Posted at 11:31 am by John Furie Zacharias

Lyly
February 16, 2005   12:20 PM PST
 
My father, a WWII vet, had to fight for every bit of "health care" he got from the substandard VA hospital 'doctor' in suburban NYC. They cut corners where and whenever they could, like skimping on local anesthesia when he had a procedure done to correct carpel tunnel. He would come home angry and wondering where the doctor earned his degree--or if he had one at all.

Fortunately he was sent to a private hospitial to have his pacemaker put in and was seen by private doctors after until he eventually passed away from CHF. But during those final years, which prolonged his life for about 4 years - long enough to see his grandson - it was obvious from his demeanor that the care he received was much better than that at the VA.
J f Z
February 16, 2005   10:58 PM PST
 
While I may not be as adroit in financial or economic information as a guy like Brandon Starr, I think a 2.7% increase from last year's budget for discretionary spending probably only keeps pace with the annual inflation for the cost of goods (medical supplies, etc) the VA must buy to operate added with the increasing cost of a federal labor force of 230,000 employees.

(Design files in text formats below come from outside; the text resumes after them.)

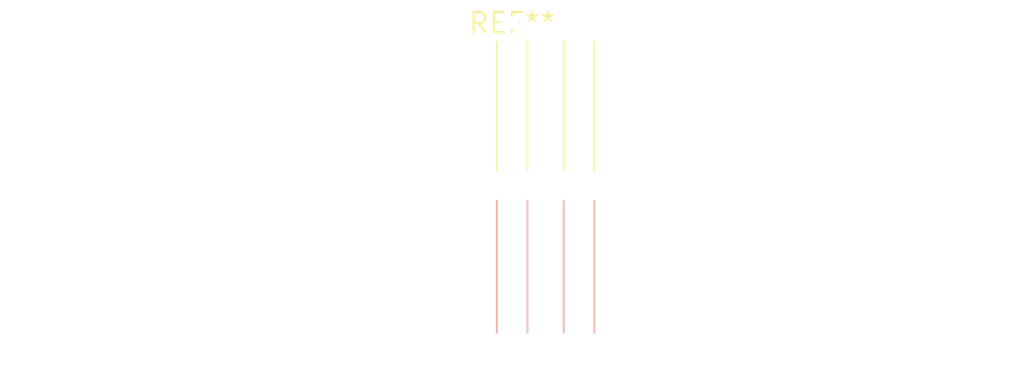
<source format=kicad_pcb>
(kicad_pcb (version 20240108) (generator pcbnew)

  (general
    (thickness 1.6)
  )

  (paper "A4")
  (layers
    (0 "F.Cu" signal)
    (31 "B.Cu" signal)
    (32 "B.Adhes" user "B.Adhesive")
    (33 "F.Adhes" user "F.Adhesive")
    (34 "B.Paste" user)
    (35 "F.Paste" user)
    (36 "B.SilkS" user "B.Silkscreen")
    (37 "F.SilkS" user "F.Silkscreen")
    (38 "B.Mask" user)
    (39 "F.Mask" user)
    (40 "Dwgs.User" user "User.Drawings")
    (41 "Cmts.User" user "User.Comments")
    (42 "Eco1.User" user "User.Eco1")
    (43 "Eco2.User" user "User.Eco2")
    (44 "Edge.Cuts" user)
    (45 "Margin" user)
    (46 "B.CrtYd" user "B.Courtyard")
    (47 "F.CrtYd" user "F.Courtyard")
    (48 "B.Fab" user)
    (49 "F.Fab" user)
    (50 "User.1" user)
    (51 "User.2" user)
    (52 "User.3" user)
    (53 "User.4" user)
    (54 "User.5" user)
    (55 "User.6" user)
    (56 "User.7" user)
    (57 "User.8" user)
    (58 "User.9" user)
  )

  (setup
    (pad_to_mask_clearance 0)
    (pcbplotparams
      (layerselection 0x00010fc_ffffffff)
      (plot_on_all_layers_selection 0x0000000_00000000)
      (disableapertmacros false)
      (usegerberextensions false)
      (usegerberattributes false)
      (usegerberadvancedattributes false)
      (creategerberjobfile false)
      (dashed_line_dash_ratio 12.000000)
      (dashed_line_gap_ratio 3.000000)
      (svgprecision 4)
      (plotframeref false)
      (viasonmask false)
      (mode 1)
      (useauxorigin false)
      (hpglpennumber 1)
      (hpglpenspeed 20)
      (hpglpendiameter 15.000000)
      (dxfpolygonmode false)
      (dxfimperialunits false)
      (dxfusepcbnewfont false)
      (psnegative false)
      (psa4output false)
      (plotreference false)
      (plotvalue false)
      (plotinvisibletext false)
      (sketchpadsonfab false)
      (subtractmaskfromsilk false)
      (outputformat 1)
      (mirror false)
      (drillshape 1)
      (scaleselection 1)
      (outputdirectory "")
    )
  )

  (net 0 "")

  (footprint "SolderWire-0.25sqmm_1x02_P4.2mm_D0.65mm_OD1.7mm_Relief2x" (layer "F.Cu") (at 0 0))

)

</source>
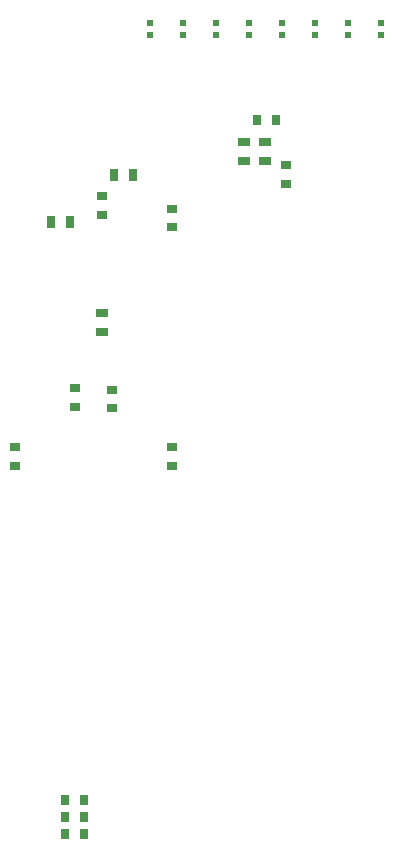
<source format=gbp>
G04*
G04 #@! TF.GenerationSoftware,Altium Limited,Altium Designer,20.0.13 (296)*
G04*
G04 Layer_Color=128*
%FSLAX44Y44*%
%MOMM*%
G71*
G01*
G75*
%ADD22R,0.7000X0.9000*%
%ADD27R,0.8000X1.0000*%
%ADD31R,1.0000X0.8000*%
%ADD34R,0.9000X0.7000*%
%ADD97R,0.6000X0.5000*%
D22*
X94250Y273500D02*
D03*
X110250D02*
D03*
X94250Y259000D02*
D03*
X110250D02*
D03*
X94250Y244500D02*
D03*
X110250D02*
D03*
X272750Y849250D02*
D03*
X256750D02*
D03*
D27*
X151000Y802250D02*
D03*
X135000D02*
D03*
X98250Y762500D02*
D03*
X82250D02*
D03*
D31*
X245500Y830500D02*
D03*
Y814500D02*
D03*
X263250Y830500D02*
D03*
Y814500D02*
D03*
X125500Y685750D02*
D03*
Y669750D02*
D03*
D34*
X281000Y811000D02*
D03*
Y795000D02*
D03*
X125500Y768750D02*
D03*
Y784750D02*
D03*
X184250Y758250D02*
D03*
Y774250D02*
D03*
X184500Y556250D02*
D03*
Y572250D02*
D03*
X51250Y556250D02*
D03*
Y572250D02*
D03*
X102250Y622500D02*
D03*
Y606500D02*
D03*
X133750Y621000D02*
D03*
Y605000D02*
D03*
D97*
X361750Y921000D02*
D03*
Y931000D02*
D03*
X333750Y921000D02*
D03*
Y930999D02*
D03*
X305750Y921000D02*
D03*
Y930999D02*
D03*
X277750Y921000D02*
D03*
Y930999D02*
D03*
X249750Y921000D02*
D03*
Y930999D02*
D03*
X221750Y921000D02*
D03*
Y930999D02*
D03*
X193750Y921000D02*
D03*
Y930999D02*
D03*
X165750Y921000D02*
D03*
Y931000D02*
D03*
M02*

</source>
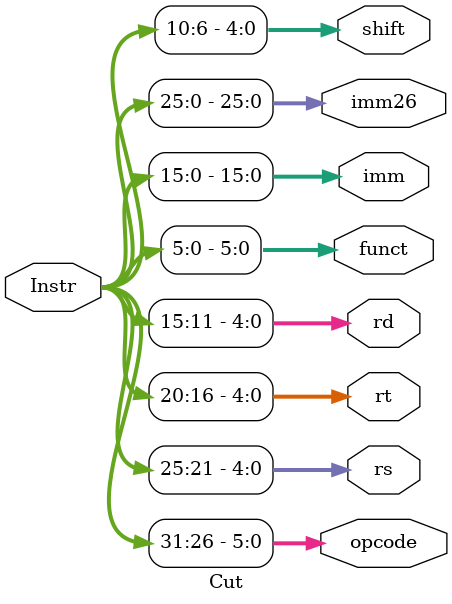
<source format=v>
`timescale 1ns / 1ps
module Cut(
	input [31:0] Instr,
	output [5:0] opcode,
	output [4:0] rs,
	output [4:0] rt,
	output [4:0] rd,
	output [5:0] funct,
	output [15:0] imm,
	output [25:0] imm26,
	output [4:0] shift
    );
	
	assign opcode=Instr[31:26];
	assign rs=Instr[25:21];
	assign rt=Instr[20:16];
	assign rd=Instr[15:11];
	assign funct=Instr[5:0];
	assign imm=Instr[15:0];
	assign imm26=Instr[25:0];
	assign shift=Instr[10:6];
	
endmodule

</source>
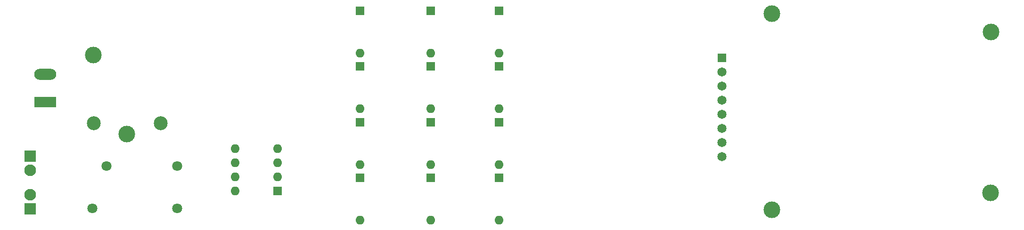
<source format=gbr>
%TF.GenerationSoftware,KiCad,Pcbnew,7.0.9*%
%TF.CreationDate,2023-12-04T18:13:03+01:00*%
%TF.ProjectId,projekt1,70726f6a-656b-4743-912e-6b696361645f,rev?*%
%TF.SameCoordinates,Original*%
%TF.FileFunction,Soldermask,Bot*%
%TF.FilePolarity,Negative*%
%FSLAX46Y46*%
G04 Gerber Fmt 4.6, Leading zero omitted, Abs format (unit mm)*
G04 Created by KiCad (PCBNEW 7.0.9) date 2023-12-04 18:13:03*
%MOMM*%
%LPD*%
G01*
G04 APERTURE LIST*
%ADD10C,3.000000*%
%ADD11C,2.500000*%
%ADD12R,1.600000X1.600000*%
%ADD13O,1.600000X1.600000*%
%ADD14R,2.100000X2.100000*%
%ADD15C,2.100000*%
%ADD16C,1.800000*%
%ADD17R,3.960000X1.980000*%
%ADD18O,3.960000X1.980000*%
%ADD19R,1.650000X1.650000*%
%ADD20C,1.650000*%
G04 APERTURE END LIST*
D10*
%TO.C,K2*%
X80750000Y-103410000D03*
D11*
X86800000Y-101460000D03*
D10*
X74750000Y-89210000D03*
D11*
X74800000Y-101460000D03*
%TD*%
D12*
%TO.C,D11*%
X147600000Y-101320000D03*
D13*
X147600000Y-108940000D03*
%TD*%
D14*
%TO.C,J2*%
X63380000Y-107465000D03*
D15*
X63380000Y-110005000D03*
%TD*%
D16*
%TO.C,K1*%
X89750000Y-109225000D03*
X89750000Y-116825000D03*
X77050000Y-109225000D03*
X74510000Y-116825000D03*
%TD*%
D12*
%TO.C,D12*%
X147600000Y-111310000D03*
D13*
X147600000Y-118930000D03*
%TD*%
D17*
%TO.C,J1*%
X66100000Y-97675000D03*
D18*
X66100000Y-92675000D03*
%TD*%
D12*
%TO.C,D6*%
X135350000Y-91280000D03*
D13*
X135350000Y-98900000D03*
%TD*%
D12*
%TO.C,D4*%
X122600000Y-111310000D03*
D13*
X122600000Y-118930000D03*
%TD*%
D12*
%TO.C,D3*%
X122600000Y-101320000D03*
D13*
X122600000Y-108940000D03*
%TD*%
D14*
%TO.C,J3*%
X63380000Y-116870000D03*
D15*
X63380000Y-114330000D03*
%TD*%
D12*
%TO.C,D5*%
X135350000Y-81280000D03*
D13*
X135350000Y-88900000D03*
%TD*%
D12*
%TO.C,D2*%
X122600000Y-91280000D03*
D13*
X122600000Y-98900000D03*
%TD*%
D12*
%TO.C,U4*%
X107850000Y-113690000D03*
D13*
X107850000Y-111150000D03*
X107850000Y-108610000D03*
X107850000Y-106070000D03*
X100230000Y-106070000D03*
X100230000Y-108610000D03*
X100230000Y-111150000D03*
X100230000Y-113690000D03*
%TD*%
D12*
%TO.C,D8*%
X135350000Y-111310000D03*
D13*
X135350000Y-118930000D03*
%TD*%
D12*
%TO.C,D9*%
X147600000Y-81280000D03*
D13*
X147600000Y-88900000D03*
%TD*%
D12*
%TO.C,D7*%
X135350000Y-101320000D03*
D13*
X135350000Y-108940000D03*
%TD*%
D12*
%TO.C,D10*%
X147600000Y-91280000D03*
D13*
X147600000Y-98900000D03*
%TD*%
D12*
%TO.C,D1*%
X122600000Y-81280000D03*
D13*
X122600000Y-88900000D03*
%TD*%
D10*
%TO.C,RFID1*%
X196600000Y-81810000D03*
X196600000Y-117040000D03*
X235930000Y-114040000D03*
X236040000Y-85040000D03*
D19*
X187680000Y-89700000D03*
D20*
X187680000Y-92240000D03*
X187680000Y-94780000D03*
X187680000Y-97320000D03*
X187680000Y-99860000D03*
X187680000Y-102400000D03*
X187680000Y-104940000D03*
X187680000Y-107480000D03*
%TD*%
M02*

</source>
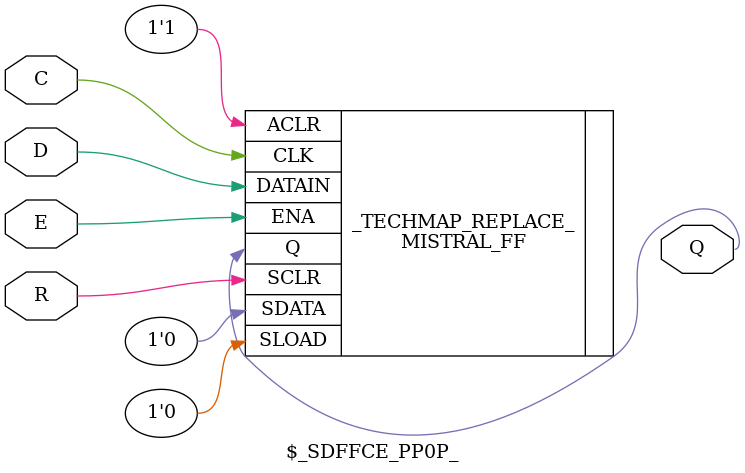
<source format=v>
`default_nettype none

module \$_DFFE_PN0P_ (input D, C, R, E, output Q);
    wire _TECHMAP_REMOVEINIT_Q_ = 1'b1;
    MISTRAL_FF _TECHMAP_REPLACE_(.DATAIN(D), .CLK(C), .ACLR(R), .ENA(E), .SCLR(1'b0), .SLOAD(1'b0), .SDATA(1'b0), .Q(Q));
endmodule

// D flip-flop with sync reset and enable (enable has priority)
module \$_SDFFCE_PP0P_ (input D, C, R, E, output Q);
    wire _TECHMAP_REMOVEINIT_Q_ = 1'b1;
    MISTRAL_FF _TECHMAP_REPLACE_(.DATAIN(D), .CLK(C), .ACLR(1'b1), .ENA(E), .SCLR(R), .SLOAD(1'b0), .SDATA(1'b0), .Q(Q));
endmodule

</source>
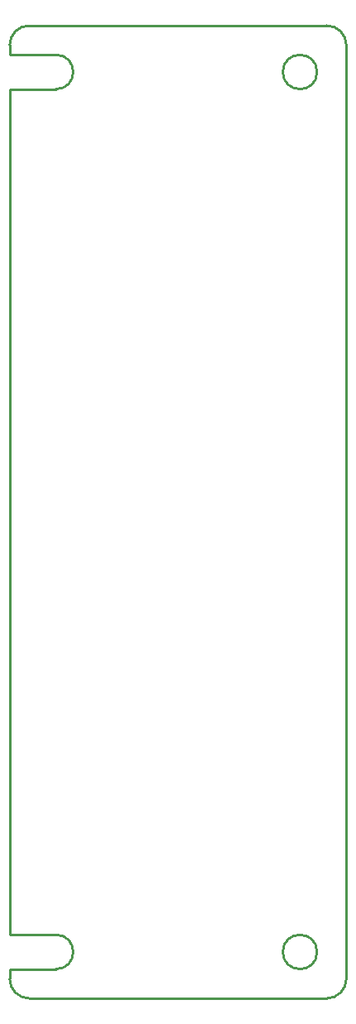
<source format=gbr>
G04 #@! TF.GenerationSoftware,KiCad,Pcbnew,5.1.5+dfsg1-2build2*
G04 #@! TF.CreationDate,2021-07-26T20:03:16+02:00*
G04 #@! TF.ProjectId,t100-dcmotor,74313030-2d64-4636-9d6f-746f722e6b69,rev?*
G04 #@! TF.SameCoordinates,Original*
G04 #@! TF.FileFunction,Profile,NP*
%FSLAX46Y46*%
G04 Gerber Fmt 4.6, Leading zero omitted, Abs format (unit mm)*
G04 Created by KiCad (PCBNEW 5.1.5+dfsg1-2build2) date 2021-07-26 20:03:16*
%MOMM*%
%LPD*%
G04 APERTURE LIST*
%ADD10C,0.254000*%
G04 APERTURE END LIST*
D10*
X87500000Y-143250000D02*
G75*
G02X87500000Y-146750000I0J-1750000D01*
G01*
X115250000Y-50250000D02*
X84750000Y-50250000D01*
X115250000Y-149750000D02*
X84749999Y-149750000D01*
X82750000Y-52250000D02*
G75*
G02X84750000Y-50250000I2000000J0D01*
G01*
X117250000Y-147750000D02*
G75*
G02X115250000Y-149750000I-2000000J0D01*
G01*
X114250000Y-145000000D02*
G75*
G03X114250000Y-145000000I-1750000J0D01*
G01*
X84749999Y-149750000D02*
G75*
G02X82749999Y-147750000I0J2000000D01*
G01*
X115250000Y-50250000D02*
G75*
G02X117250000Y-52250000I0J-2000000D01*
G01*
X82750000Y-53249999D02*
X82750000Y-52250000D01*
X87500000Y-146750000D02*
X82749999Y-146750000D01*
X82749999Y-147750000D02*
X82749999Y-146750000D01*
X87500000Y-143250000D02*
X82749999Y-143250000D01*
X87500000Y-53249999D02*
G75*
G02X87500000Y-56749999I0J-1750000D01*
G01*
X114250000Y-55000000D02*
G75*
G03X114250000Y-55000000I-1750000J0D01*
G01*
X117250000Y-147750000D02*
X117250000Y-52250000D01*
X82749999Y-143250000D02*
X82750000Y-56749999D01*
X87500000Y-53249999D02*
X82750000Y-53249999D01*
X87500000Y-56749999D02*
X82750000Y-56749999D01*
M02*

</source>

Given those factors, I don't think the FY2006 Veterans Administration budget has been increased at all.

Top a static budget off with not only the reality that more soldiers are coming home from Iraq (primarily) with physical and mental injuries, but also it is a fact these injuries are more severe, require more healthcare at a higher cost, and are tragically life-long.

The bottomline is that the flat FY2006 budget means that the VA has the same amount of money its wallet, but will be treating more veterans. To balance this reality, VA likely will be laying people off which diminishes the quality of veterans healthcare. Or, the VA could resort to closing facilities which will make it more difficult for vets to get the care.

Studies show that an estimated third of all homeless people in the United States are military veterans. It's a significant population of people that aren't likely to be able to hop into their SUV and drive 100 miles to get to a VA facility -- to be utterly sarcastic about 'this president's historic support of the military' that you might here about from Dubya-defender media pundits or lemming GOP politicians in the U.S. Congress.